▶ [DATA PROVIDED]

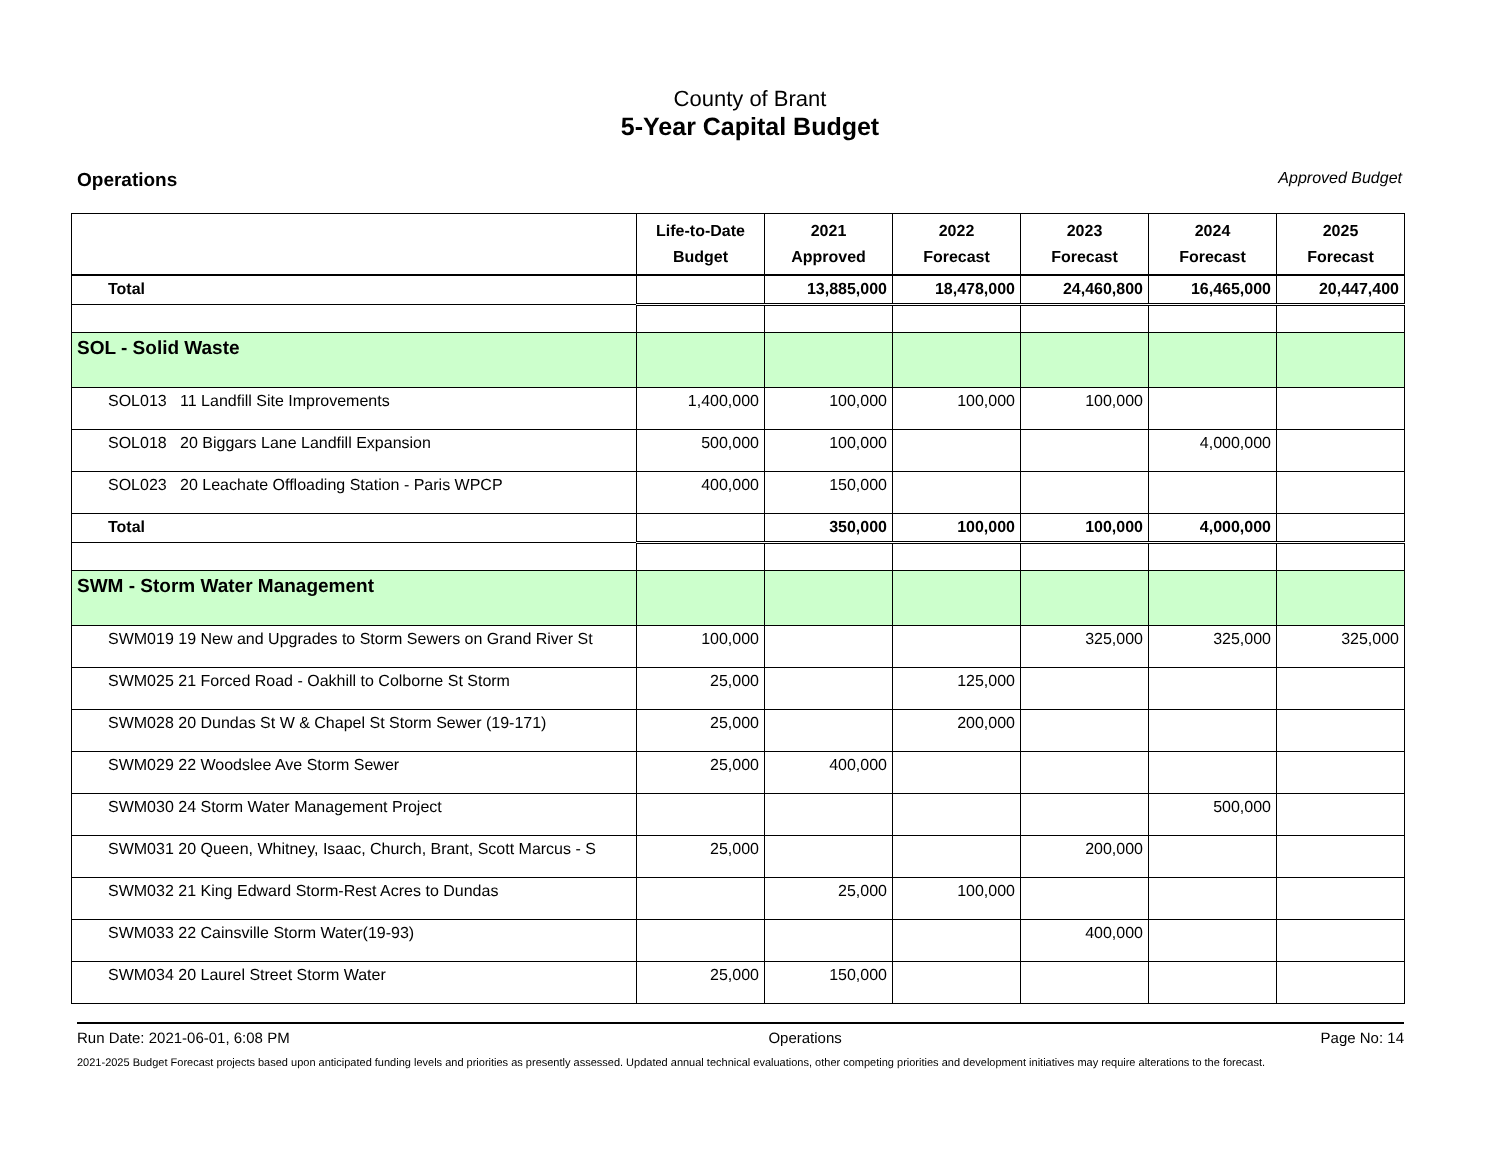County of Brant
5-Year Capital Budget
Operations Approved Budget
| | Life-to-Date Budget | 2021 Approved | 2022 Forecast | 2023 Forecast | 2024 Forecast | 2025 Forecast |
| --- | --- | --- | --- | --- | --- | --- |
| Total | | 13,885,000 | 18,478,000 | 24,460,800 | 16,465,000 | 20,447,400 |
| SOL - Solid Waste | | | | | | |
| SOL013 11 Landfill Site Improvements | 1,400,000 | 100,000 | 100,000 | 100,000 | | |
| SOL018 20 Biggars Lane Landfill Expansion | 500,000 | 100,000 | | | 4,000,000 | |
| SOL023 20 Leachate Offloading Station - Paris WPCP | 400,000 | 150,000 | | | | |
| Total | | 350,000 | 100,000 | 100,000 | 4,000,000 | |
| SWM - Storm Water Management | | | | | | |
| SWM019 19 New and Upgrades to Storm Sewers on Grand River St | 100,000 | | | 325,000 | 325,000 | 325,000 |
| SWM025 21 Forced Road - Oakhill to Colborne St Storm | 25,000 | | 125,000 | | | |
| SWM028 20 Dundas St W & Chapel St Storm Sewer (19-171) | 25,000 | | 200,000 | | | |
| SWM029 22 Woodslee Ave Storm Sewer | 25,000 | 400,000 | | | | |
| SWM030 24 Storm Water Management Project | | | | | 500,000 | |
| SWM031 20 Queen, Whitney, Isaac, Church, Brant, Scott Marcus - S | 25,000 | | | 200,000 | | |
| SWM032 21 King Edward Storm-Rest Acres to Dundas | | 25,000 | 100,000 | | | |
| SWM033 22 Cainsville Storm Water(19-93) | | | | 400,000 | | |
| SWM034 20 Laurel Street Storm Water | 25,000 | 150,000 | | | | |
Run Date: 2021-06-01, 6:08 PM Operations Page No: 14
2021-2025 Budget Forecast projects based upon anticipated funding levels and priorities as presently assessed. Updated annual technical evaluations, other competing priorities and development initiatives may require alterations to the forecast.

▶ [WORK REQUEST] Using the entries above, extract exactly the span from the line with "Waste | | | | | | |" to the line with "500,000 | |", both lines included; leave out everything else.

▶ [RESPONSE TO THIS EXERCISE]
| SOL - Solid Waste | | | | | | |
| SOL013 11 Landfill Site Improvements | 1,400,000 | 100,000 | 100,000 | 100,000 | | |
| SOL018 20 Biggars Lane Landfill Expansion | 500,000 | 100,000 | | | 4,000,000 | |
| SOL023 20 Leachate Offloading Station - Paris WPCP | 400,000 | 150,000 | | | | |
| Total | | 350,000 | 100,000 | 100,000 | 4,000,000 | |
| SWM - Storm Water Management | | | | | | |
| SWM019 19 New and Upgrades to Storm Sewers on Grand River St | 100,000 | | | 325,000 | 325,000 | 325,000 |
| SWM025 21 Forced Road - Oakhill to Colborne St Storm | 25,000 | | 125,000 | | | |
| SWM028 20 Dundas St W & Chapel St Storm Sewer (19-171) | 25,000 | | 200,000 | | | |
| SWM029 22 Woodslee Ave Storm Sewer | 25,000 | 400,000 | | | | |
| SWM030 24 Storm Water Management Project | | | | | 500,000 | |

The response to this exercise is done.